* PASSAGE PROVIDED:
● ● ● ● ●
# NEED DRIVING ROUTE; WINDSOR,ON-TLAQUEPAQUE,Jalisco



## kathryn (May 10, 2010)

Could someone send me the best route from Windsor to Tlaquepaque?Also, best place to cross into Mx? and best place to stay overnight between crossing and Tlaquepaque? Thanx.........


----------



## RVGRINGO (May 16, 2007)

That's a lot of 'bests' and what I offer will be the most direct and simple route:
Once in the USA and on I-94, proceed south to I-75 to Cincinnati. From there, take i-71 to Louisville and I-65 to Nashville. I-40 will take you to Little Rock and I-30 to Dallas/Fort Worth. Then, take I-35 to Laredo, Texas and the border crossing into Mexico. It is wise to stay in Laredo and cross early in the morning to avoid heavy traffic and delays. You will get your FMM and your 'Importada temporal' for your car before proceeding on the highway (82) or the Cuota (toll road) to Monterrey and Saltillo, where you will take 57 south to San Luis Potosi. From there, take 80 to Lagos de Moreno and 80 and 90 on to Guadalajara, where you will see signs for Tlaquepaque.
I suggest you get a copy of Guia Roji Gran Atlas de Carreteras (available online) and trace out this route, planning your daily drive so that you can avoid driving in the dark, or even before dawn, in Mexico. We've never made advance reservations and have always found a pleasant hotel without any problem. We prefer to go into 'Centro' in the cities we stay, so that we can explore restaurants, walk off the 'driving legs' and enjoy whatever entertainment may be available on the central squares. You might choose to stay in Matehuala or San Luis Potosi, depending upon how quickly your clear customs/immigration and bancercito. In either case, hotels will be obvious.
Enjoy your trip.


----------



## conklinwh (Dec 19, 2009)

Only change that I might make is that we really don't like Laredo/Nuevo Laredo and all the toll roads that this route in Mexico entails.
● ● ● ● ●
* GIVEN MATERIAL:
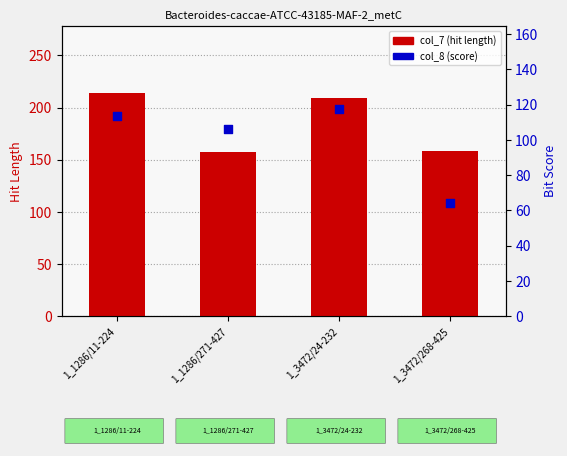

At how many categories does at least one series exceed 140?

4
● ● ● ● ●
* ASSIGNMENT:
From the forum thread on driving from Windsor to Tlaquepaque, return verbatim the part that opens with the words containing "Enjoy your trip." and closes with "in Mexico entails.".

* YOUR SOLUTION:
Enjoy your trip.


----------



## conklinwh (Dec 19, 2009)

Only change that I might make is that we really don't like Laredo/Nuevo Laredo and all the toll roads that this route in Mexico entails.